Correlation Between Synchrony Financial and Fortune Brands
Can any of the company-specific risk be diversified away by investing in both Synchrony Financial and Fortune Brands at the same time? Although using a correlation coefficient on its own may not help to predict future stock returns, this module helps to understand the diversifiable risk of combining Synchrony Financial and Fortune Brands into the same portfolio, which is an essential part of the fundamental portfolio management process.
By analyzing existing cross correlation between Synchrony Financial and Fortune Brands Home, you can compare the effects of market volatilities on Synchrony Financial and Fortune Brands and check how they will diversify away market risk if combined in the same portfolio for a given time horizon. You can also utilize pair trading strategies of matching a long position in Synchrony Financial with a short position of Fortune Brands. Check out your portfolio center. Please also check ongoing floating volatility patterns of Synchrony Financial and Fortune Brands.
Diversification Opportunities for Synchrony Financial and Fortune Brands
-0.22 | Correlation Coefficient |
Very good diversification
The 3 months correlation between Synchrony and Fortune is -0.22. Overlapping area represents the amount of risk that can be diversified away by holding Synchrony Financial and Fortune Brands Home in the same portfolio, assuming nothing else is changed. The correlation between historical prices or returns on Fortune Brands Home and Synchrony Financial is a relative statistical measure of the degree to which these equity instruments tend to move together. The correlation coefficient measures the extent to which returns on Synchrony Financial are associated (or correlated) with Fortune Brands. Values of the correlation coefficient range from -1 to +1, where. The correlation of zero (0) is possible when the price movement of Fortune Brands Home has no effect on the direction of Synchrony Financial i.e., Synchrony Financial and Fortune Brands go up and down completely randomly.

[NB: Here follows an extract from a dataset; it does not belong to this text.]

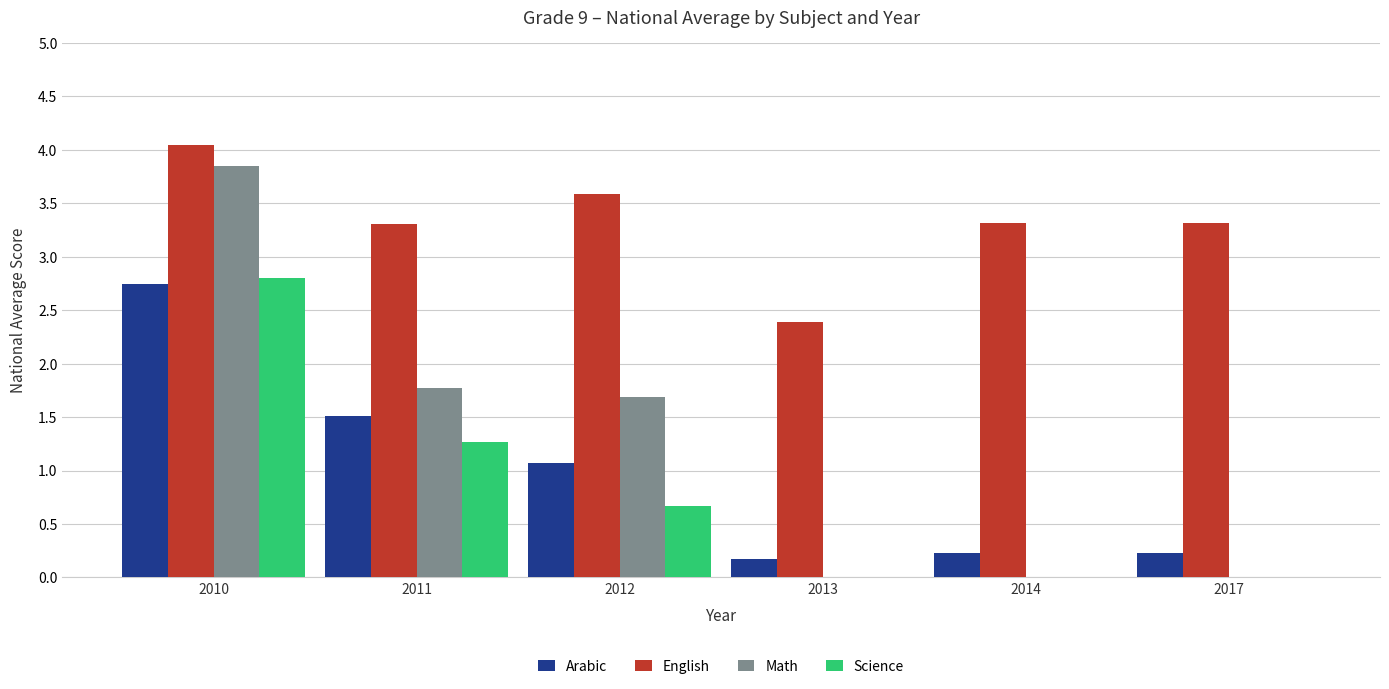

True or false: Science has a value of 2.0 at 2011.

False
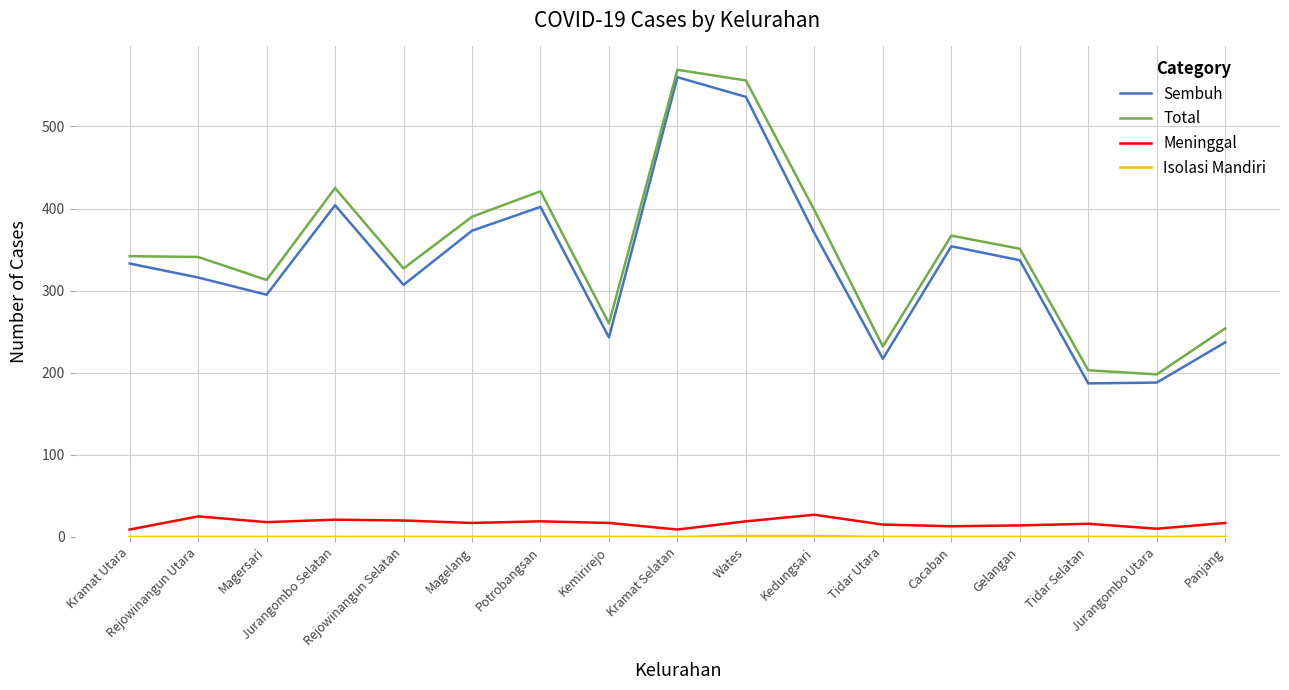

How many series are shown in this chart?

4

Pair Corralation between Synchrony Financial and Fortune Brands
Assuming the 90 days trading horizon Synchrony Financial is expected to generate 2.13 times more return on investment than Fortune Brands. However, Synchrony Financial is 2.13 times more volatile than Fortune Brands Home. It trades about 0.21 of its potential returns per unit of risk. Fortune Brands Home is currently generating about -0.16 per unit of risk. If you would invest 5,555 in Synchrony Financial on August 30, 2024 and sell it today you would earn a total of 1,123 from holding Synchrony Financial or generate 20.22% return on investment over 90 days.

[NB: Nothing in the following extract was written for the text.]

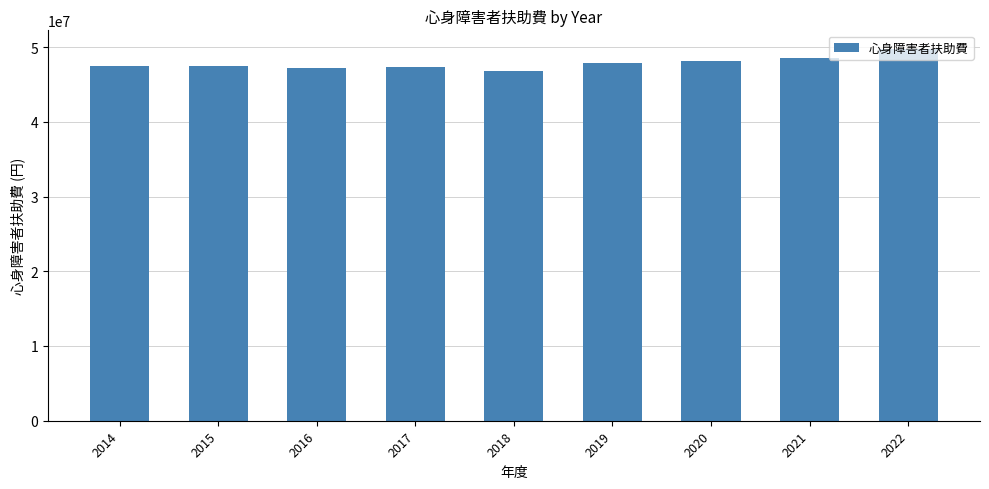

What is the sum of the values at 2021 and 2016?

95807000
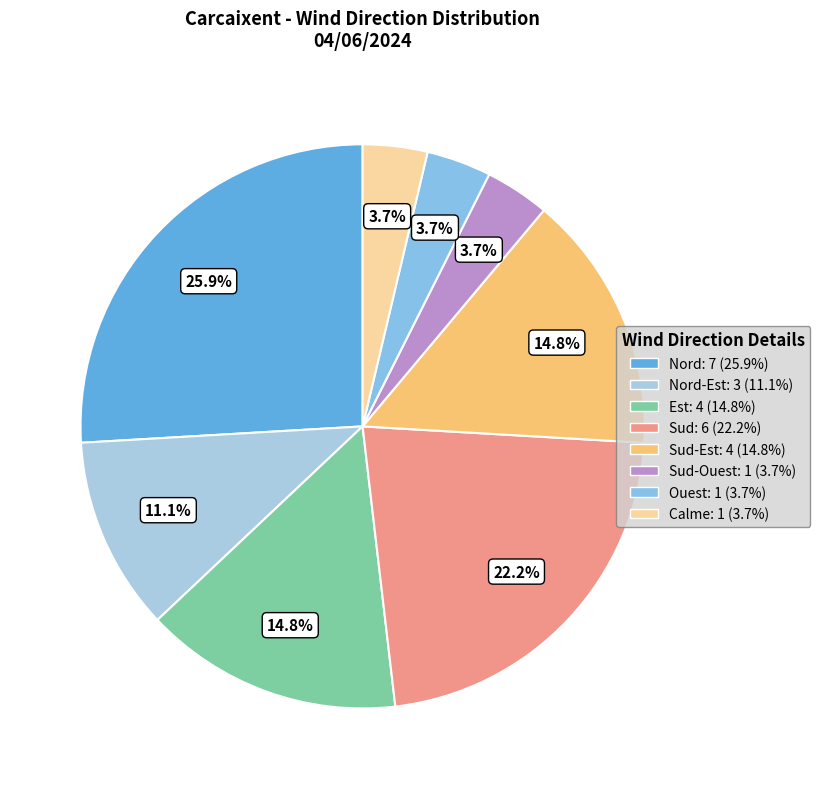

How many segments does this pie chart have?

8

Time Period | 3 Months [change] |
Direction | Moves Against |
Strength | Insignificant |
Accuracy | 100.0% |
Values | Daily Returns |
Synchrony Financial vs. Fortune Brands Home
Performance |
Timeline |
Synchrony Financial |
Fortune Brands Home |
Synchrony Financial and Fortune Brands Volatility Contrast
Predicted Return Density |
Returns |
Pair Trading with Synchrony Financial and Fortune Brands
The main advantage of trading using opposite Synchrony Financial and Fortune Brands positions is that it hedges away some unsystematic risk. Because of two separate transactions, even if Synchrony Financial position performs unexpectedly, Fortune Brands can make up some of the losses. Pair trading also minimizes risk from directional movements in the market. For example, if an entire industry or sector drops because of unexpected headlines, the short position in Fortune Brands will offset losses from the drop in Fortune Brands' long position.Synchrony Financial vs. Tungsten West PLC | Synchrony Financial vs. Argo Group Limited | Synchrony Financial vs. Hardide PLC | Synchrony Financial vs. Versarien PLC |
Fortune Brands vs. Tungsten West PLC | Fortune Brands vs. Argo Group Limited | Fortune Brands vs. Hardide PLC | Fortune Brands vs. Versarien PLC |
Check out your portfolio center.Note that this page's information should be used as a complementary analysis to find the right mix of equity instruments to add to your existing portfolios or create a brand new portfolio. You can also try the Portfolio Manager module to state of the art Portfolio Manager to monitor and improve performance of your invested capital.